Der Berner Musiker Clemens Kuratle wäre gern ein Esel, der auf der Planalp ob Brienz Gestrüpp isst und Lärm macht. Oder aber ein reicher Erbe mit Villa und eigenem Tonstudio.

| Anzeiger Region Bern | Gesellschaft
Clemens Kuratle, hier mit der Formation Kuratta. Foto: Marianne Wenger
Clemens Kuratle, hier mit der Formation Kuratta. Foto: Marianne Wenger

Wenn Sie ab jetzt als Tier leben müssten, welches würden Sie wählen?

Einen Esel irgendwo auf einer Alp. Der unempfindliche Magen, und die entsprechend unkomplizierte Nahrungsbeschaffung in schöner Umgebung, kein Herdentrieb und die Tatsache, dass man zwischendurch ordentlich reinheulen darf, reizt mich «schampar».

Auf welche Berufsleute sind Sie neidisch?

Auf Künstler*innen mit viel geerbtem Geld. Nicht, dass ich es ihnen nicht gönnen würde. Erben ist auch nicht per se einfach. Aber trotzdem.

Über was für Eigenschaften muss ein Mensch verfügen, damit Sie mit ihm eng befreundet sind? 

Die Person muss gute Fragen stellen können.

Haben Sie gerade sich selbst beschrieben?

Vielleicht. Mir gelingt das mit dem ­Fragen aber auch nicht immer.

Was finden Sie an sich selbst schön?

Meine Bemühungen, immer wieder gute Fragen zu stellen.

Worauf sind Sie besonders stolz?

Auf die Tatsache, dass die Musik immer noch Zentrum meines Lebens ist.

In welchem Punkt möchten Sie sich selbst gerne optimieren? 
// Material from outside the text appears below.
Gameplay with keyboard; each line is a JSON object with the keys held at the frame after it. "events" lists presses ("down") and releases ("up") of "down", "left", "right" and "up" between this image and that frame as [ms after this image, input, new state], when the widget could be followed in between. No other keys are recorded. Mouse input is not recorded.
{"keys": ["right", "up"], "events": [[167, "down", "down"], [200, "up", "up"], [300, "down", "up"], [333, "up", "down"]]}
Ich wäre gerne fokussierter.

Warum tun Sie es nicht?

Ich versuche es ja.

In welchen Situationen ist Ihnen so richtig wohl?

In der Natur, und zusammen mit meiner Familie, meiner Partnerin oder guten Freund*innen und auf beinahe jeder Bühne, insbesondere wenn ich sie mit guten Musiker*innen teilen darf.

Welchen Ratschlag würden Sie Ihrem jüngeren Ich geben, wenn Sie in die Vergangenheit reisen könnten?

Leg ein bisschen Geld auf die Seite, gib nicht alles für neues Equipment aus und lerne kochen. – Das lerne ich alles erst jetzt, Anfang dreissig. Quel échec!

Welcher Leitspruch nervt Sie am meisten?

Sämtliche Leitsprüche zum Thema Geld, Arbeit und Armut, welche Männer mit passivem Einkommen selbstgerecht zum Besten geben.

Reden Sie mit Tieren? Auch wenn ein anderer Mensch zuhört?

Ja. 

Welches ist Ihr Lieblingsdino­saurier?

Mir gefällt der Brachiosaurus. Da seine Zähne zu schwach waren, musste er zur besseren Verdauung Steine schlucken. Das muss man sich mal vorstellen. Vielleicht ist der Esel ja ein entfernter Verwandter.

Welches ist ihr liebstes ­Restaurant?

Ich mag das Azzurro. Ein Beispiel dafür, dass man mit echter, ungekünstelter italienischer Gastfreundschaft eine sehr unattraktive Lage wettmachen kann. 

Was mögen Sie an Bern?

Die Aare, den Botanischen Garten, den ÖV und die Kulturszene. 

Was nicht?

Die Fragmentierung derselben Kulturszene. 

Welches ist Ihr Lieblingsort auf der Welt?

Die Planalp ob Brienz.

An welchen Ort und in welche Zeit würden Sie mit einer Zeitmaschine reisen, wenn Sie könnten?

Nach Nordamerika vor der Kolonialisierung durch die Europäer.

Wenn Sie die Gelegenheit hätten, auf den Mond zu fliegen – würden Sie es tun?

Nein.

Sehen Sie im technischen Fortschritt eher Grund zur Sorge oder zur Hoffnung? Begründen Sie!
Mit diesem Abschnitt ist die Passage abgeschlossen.